Still another object of the present invention is to provide cost effective method for transmission bandwidth and local storage. Coding techniques have been used to conserve storage and transmission bandwidth since the media information data can be greatly reduced. These coded information still preserve the original quality and allow for presentation at selective quality levels at users request. Since these information are coded according to selective algorithms, without the corresponding decoder, information can not be properly decoded and used, this allow for high degree of security for special applications.
Still another object of the present invention is to provide implementation for selecting one of a plurality of multiple quality levels for live video, graphics, audio, and voice.

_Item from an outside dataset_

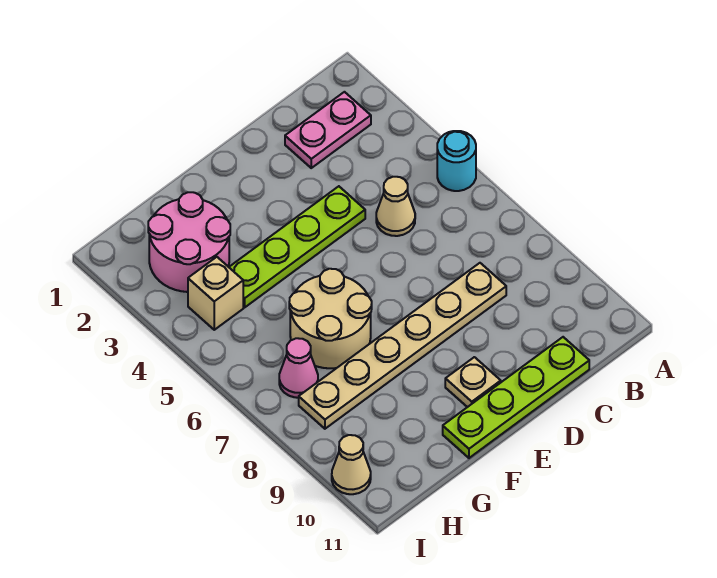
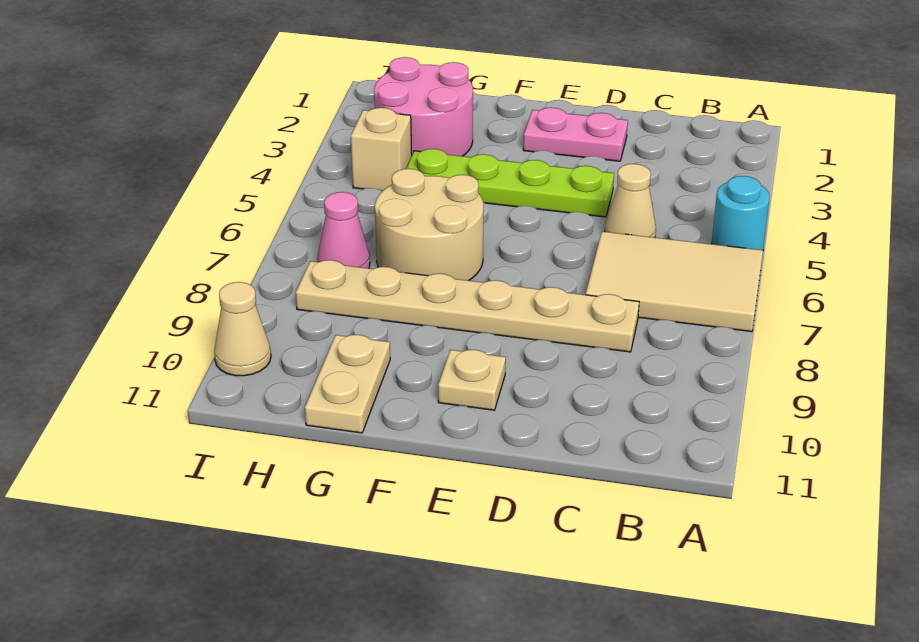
none -> tan 2x3 tile [586,231,763,332]
pink 1x2 plate [285,92,371,168] -> pink 1x2 plate moved to [523,107,628,161]
lime 1x4 plate [443,337,589,458] -> none
none -> tan 1x2 plate [305,335,390,433]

Depending on the application requirement, user can select the appropriate media quality as desired. For example, high quality audio and high quality image and graphics may be suitable for collage education, voice combine with live video will be suitable for K-12 education, face to face video and voice will be effective for business negotiations.
Still another object of the present invention is to conserve transmission bandwidth, still image can be blended with locally generated live background video or animated graphics. User can instaneously adjust the quality levels during the sessions to make the meeting or presentation more effective.

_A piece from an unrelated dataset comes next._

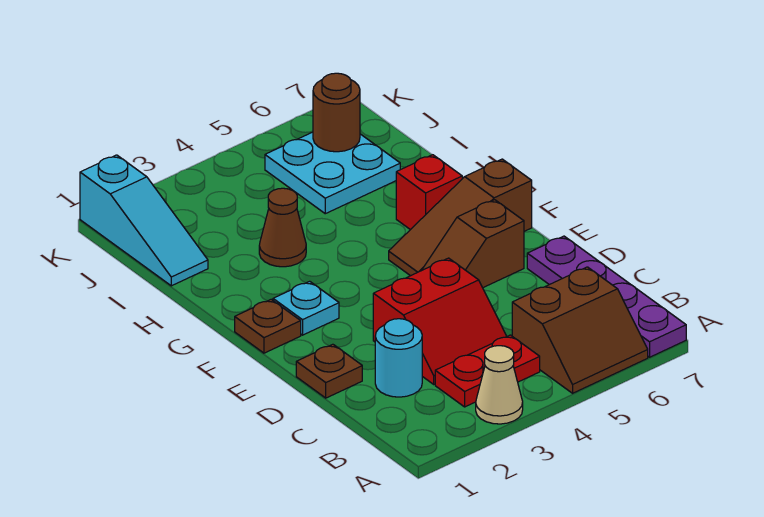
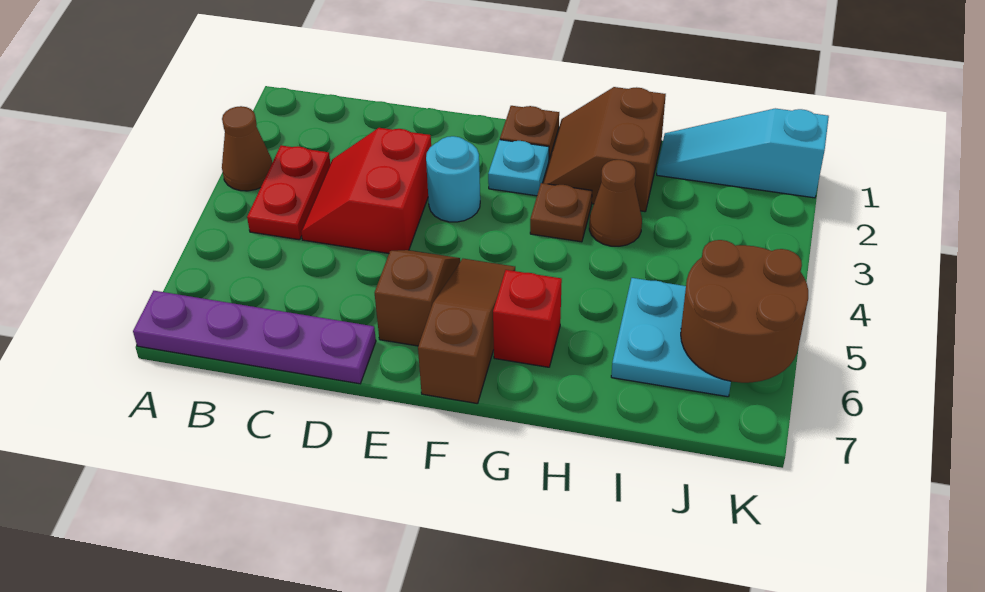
tan 1x1 cone [476,346,523,424] -> brown 1x1 cone [222,106,272,191]
brown 2x2 slope [512,267,648,393] -> brown 2x2 slope moved to [543,87,666,212]
cyan 1x1 round brick [375,319,422,397] -> cyan 1x1 round brick moved to [426,136,480,222]
brown 1x1 plate [296,344,362,398] -> brown 1x1 plate moved to [530,183,592,242]
brown 1x1 round brick [313,73,360,152] -> brown 2x2 round brick [681,240,808,383]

The significant difference between our process and the traditional video conferencing is that only photo images of the conferees (talking heads) have been shown on a traditional video conferencing/videophone setup. In our method, the conferees are allowed to substitute the conferee photo images with other important pictorial information retrievable form the database and present (broadcast) to others for better illustrations. The conferees also have the control to select the appropriate quality level that he or she wants in order to conserve bandwidth. As an example, for a product presentation, it is better to provide coarse quality live video with high fidelity audio as a introduction. Once specific interests are generated, fine quality video without audio can be presented to facilitate further discussions. The other example is an international meeting while different languages are used, live video can always make ease the verbal explanation, and quality audio can harmonize the atmosphere during tense moments. To further conserve the bandwidth, live coarse video can overlay with locally generated fine quality still background image to provide acceptable video presentation (Notice that the fine quality video will be locally generated therefore doesn't consume any communications bandwidth). Finally since all coded multimedia information will require proper decoder to expand back to the original presentable forms, therefore it is highly secured, furthermore, different security level can be assigned to each conferee, therefore appropriate information will only be shown to various audience without any concerns on security.
Finally, television only facilitate an traditional analog video and audio session, since it is one-way non-interactive communication, receiver can only observe and listen, they can not make comments or edit (remark) a media message, not to mention the ability to control (select and edit) the appropriate media massage and return to the sender. These interactive capabilities will be extremely beneficial for distance learning, or remote classroom applications.